MF Doom once revealed how to deal with writer’s block
MF Doom was one of the biggest names in the underground hip-hop music industry. He was a rapper, songwriter and music producer that created work that other artists fawned over. The rapper’s death was announced on New Year’s Eve and, ever since, we’ve been immersing ourselves in everything that made MF Doom great. His music remains as some of the most memorable creations in all hip-hop, and his contribution to the culture will never be underestimated.
As a writer, be it an author, poet or a lyricist, one is bound to experience a feeling of complete inability to be creative and come up with new things — AKA writer’s block. And there is, perhaps, no way to deal with it, other than to wait it out or engage in things that might help one open up the avenue to be creative. Despite being a gifted lyricist, MF Doom also suffered from block every so often and had some novel ways to get over it.
MF Doom, the man behind songs with some of the most mindboggling lyrics known to man, was bound to face similar issues. His lyrics range from being some of the most politically-charged writings to talking about loss; from coming up with some of the most vulgar lyrics to not being afraid to throw some shade now and then.

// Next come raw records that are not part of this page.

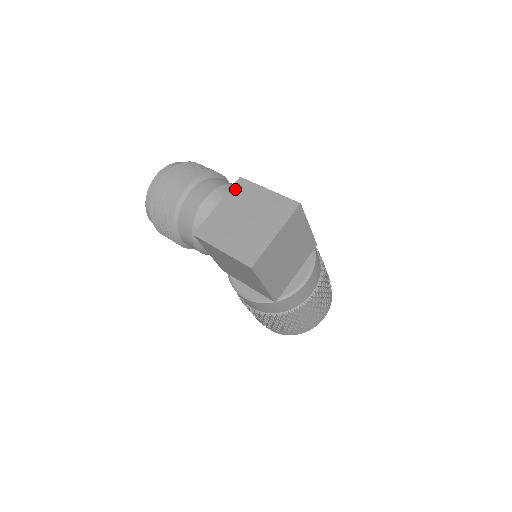
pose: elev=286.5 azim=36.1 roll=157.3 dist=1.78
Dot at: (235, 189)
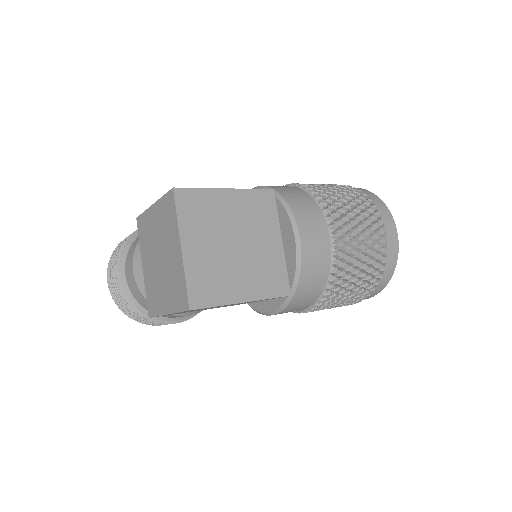
Dot at: (140, 235)
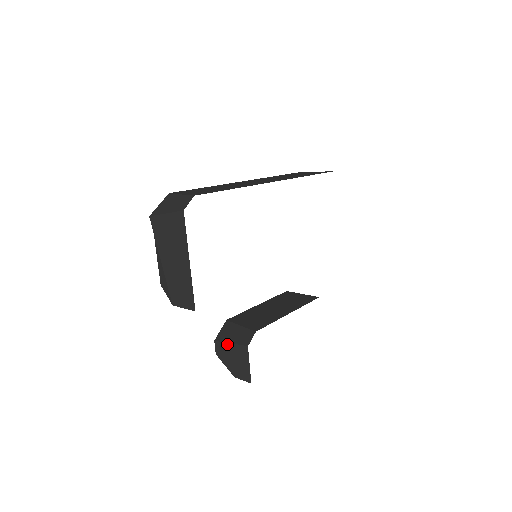
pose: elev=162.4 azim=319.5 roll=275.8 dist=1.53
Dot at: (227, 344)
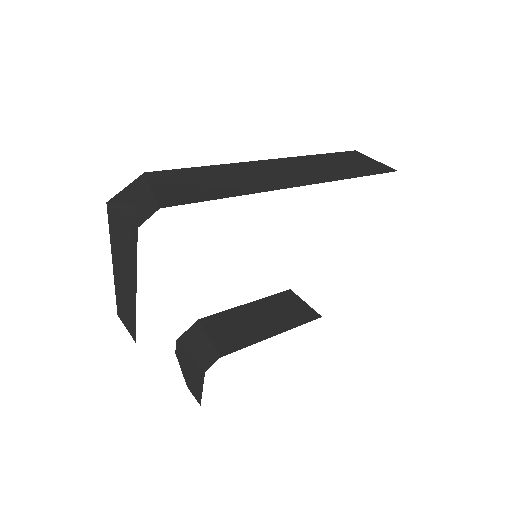
Dot at: (187, 353)
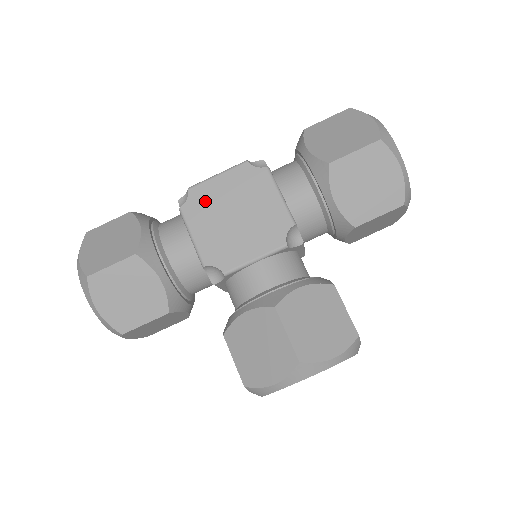
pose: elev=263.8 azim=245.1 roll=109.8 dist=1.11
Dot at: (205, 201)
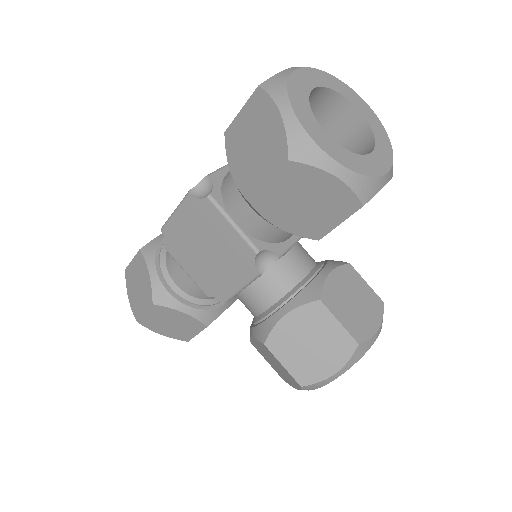
Dot at: (178, 240)
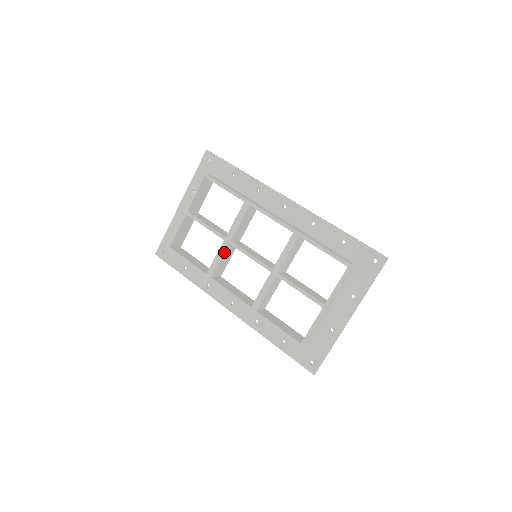
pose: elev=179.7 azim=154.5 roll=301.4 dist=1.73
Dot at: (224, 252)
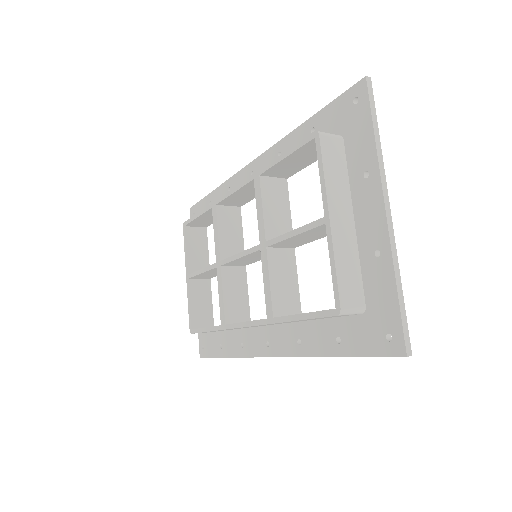
Dot at: (222, 281)
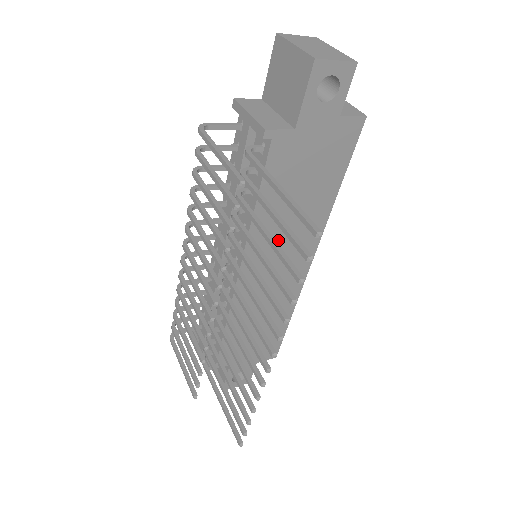
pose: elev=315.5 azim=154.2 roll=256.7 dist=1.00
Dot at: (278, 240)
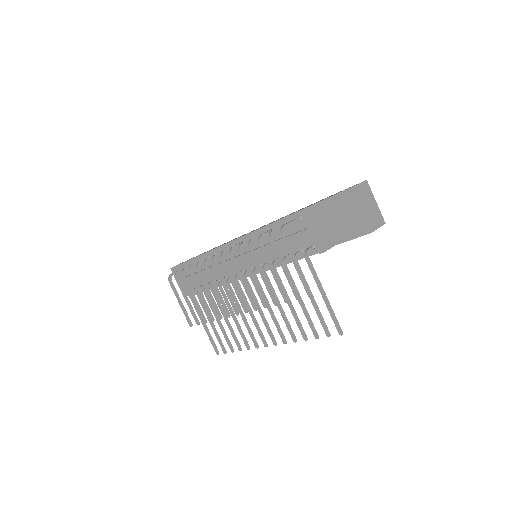
Dot at: occluded
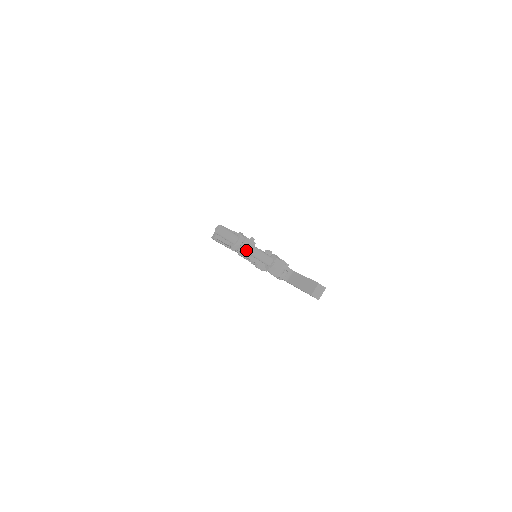
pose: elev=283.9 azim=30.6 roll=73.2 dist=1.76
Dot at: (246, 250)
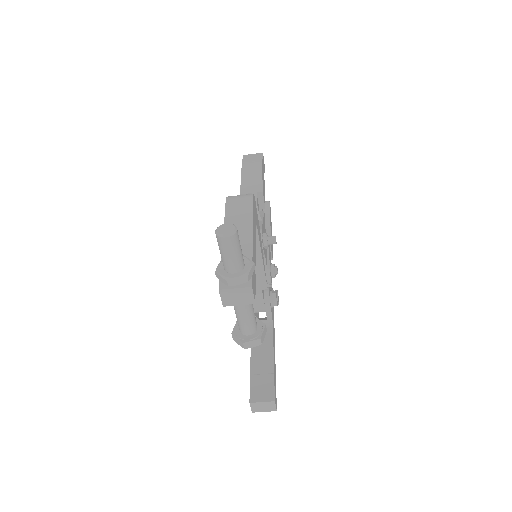
Dot at: (231, 298)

What’s interesting about MF Doom is the change of pace and themes of his songs was something that he very consciously did, as a performer. He created these different personas from whose perspective the songs were sung. So, ‘Doomsday’ was by the character Doom, shaped by the iconic Gladiator-inspired metal mask. ‘Lickupon’ was by the character Viktor Vaughn, inspired by the Marvel character Dr Victor Von Doom. Viktor Vaughn was unlike Doom in the sense that the former was a villain with a looser tongue, who relished in all things vulgar.

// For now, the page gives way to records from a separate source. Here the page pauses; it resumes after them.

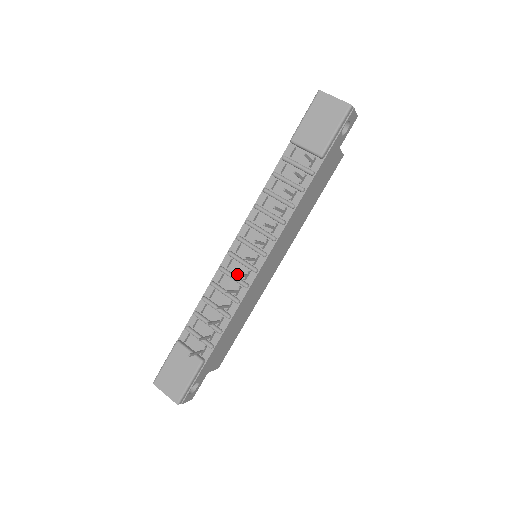
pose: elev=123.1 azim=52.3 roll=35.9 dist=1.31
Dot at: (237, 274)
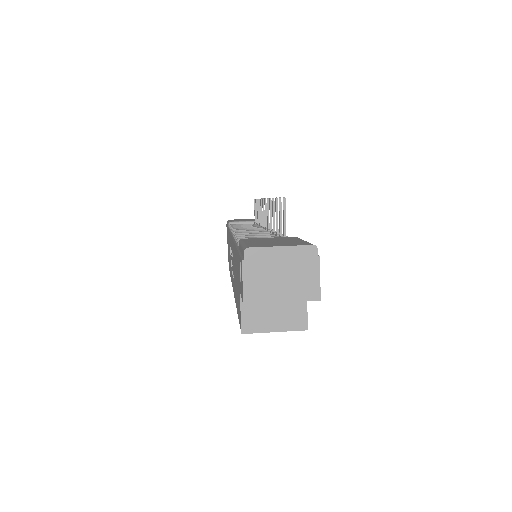
Dot at: (268, 201)
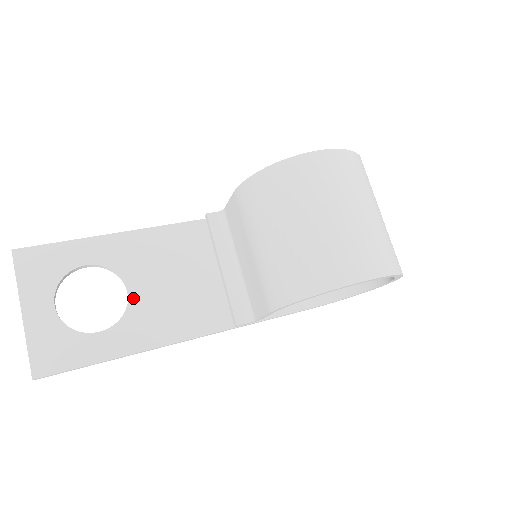
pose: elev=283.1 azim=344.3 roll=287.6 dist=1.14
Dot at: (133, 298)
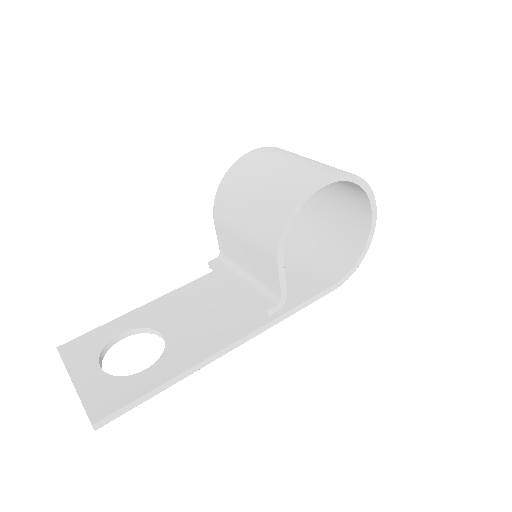
Dot at: (169, 337)
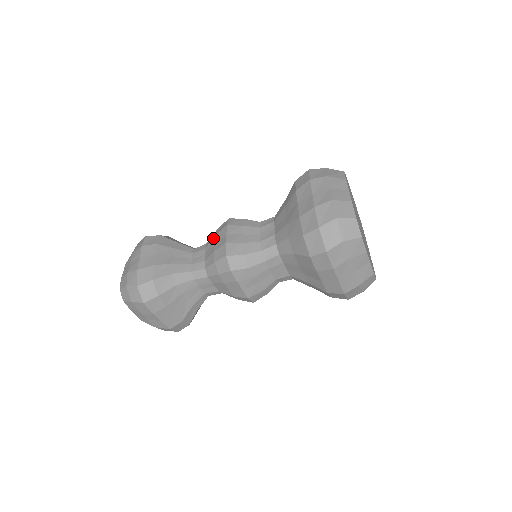
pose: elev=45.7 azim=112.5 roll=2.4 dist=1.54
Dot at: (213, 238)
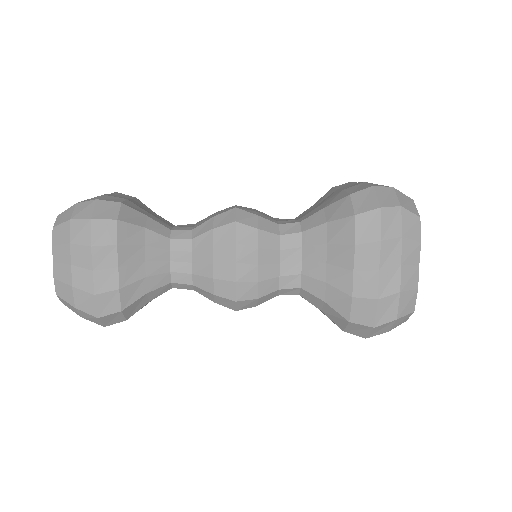
Dot at: (209, 248)
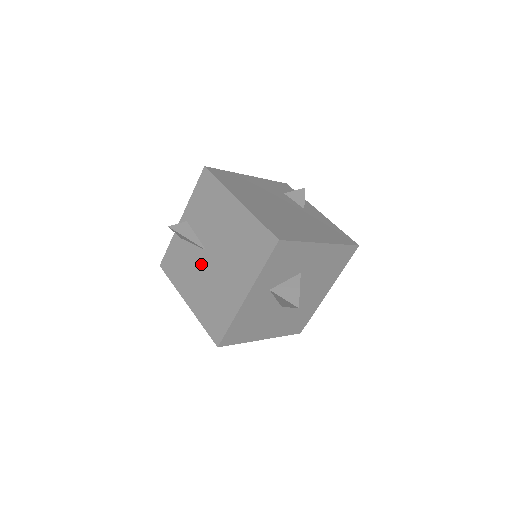
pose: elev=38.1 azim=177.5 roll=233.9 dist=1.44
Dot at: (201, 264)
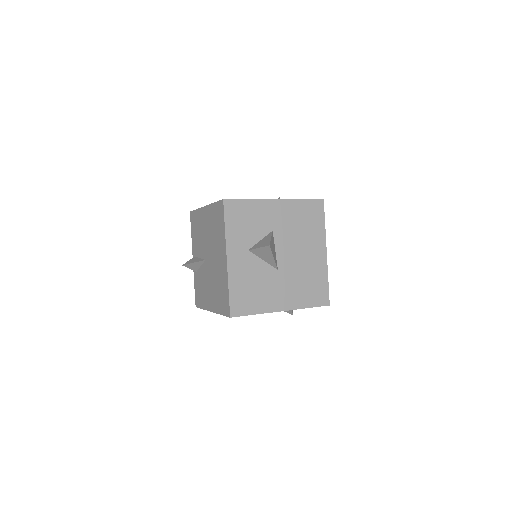
Dot at: (207, 273)
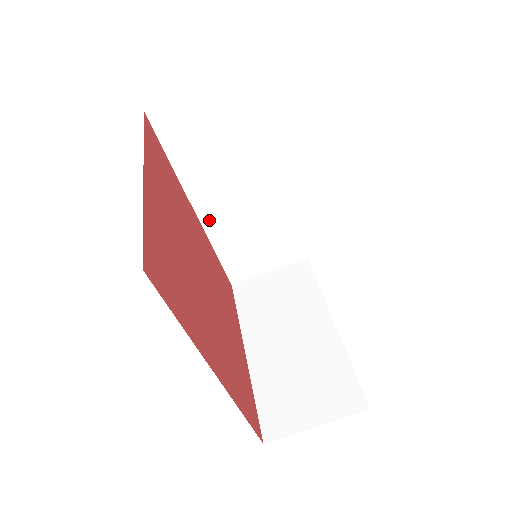
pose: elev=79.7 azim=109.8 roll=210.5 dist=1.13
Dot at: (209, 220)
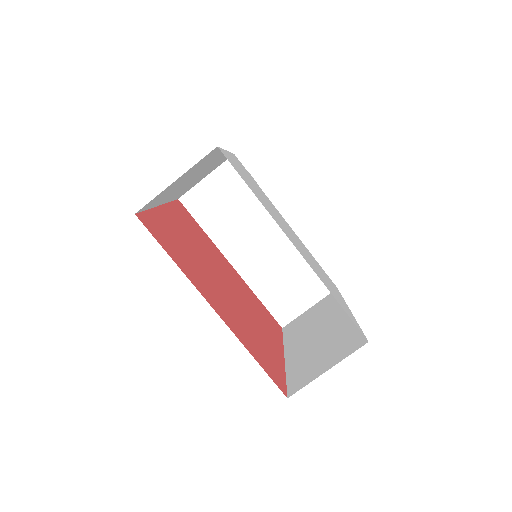
Dot at: (243, 269)
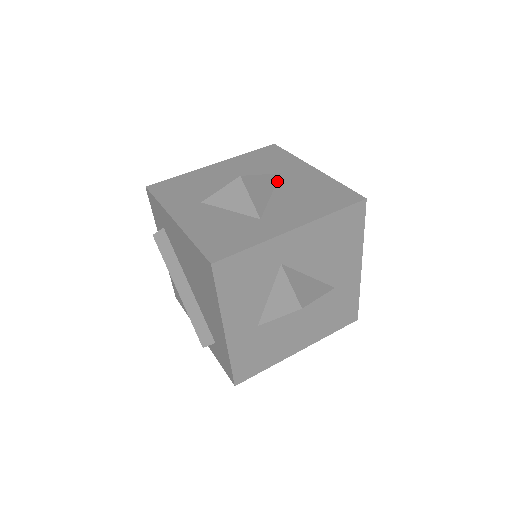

With such a varied, yet well thought out and intricately designed performance of some of the greatest songs in hip hop culture, Daniel Dumile, best known as MF Doom, was bound to experience writer’s block, like any other writer, some time or the other, wasn’t he? So, what did he do to overcome this? In an interview he revealed how he triumphs over the barrier: “I’ll do something like, I’ll read…I get inspiration from a lot of different things, like, nature, silence…playing with my children.”
MF Doom explains creativity like something that comes to you, a stream of energy- when it hits, there’s no stopping it, but you can’t force it. So, he says, “When it subsides, when it goes back, you can step back for a second and you know, there’s no way to really make it happen.”
What makes Dumile’s opinion on the subject all the more important is probably the fact that he doesn’t shy away from being so candid about his process. He discloses to his audience that even as an established singer/ songwriter/rapper/musician, he sometimes struggles to put things into words, and that should never be something that one puts oneself down for. It happens to the best of them.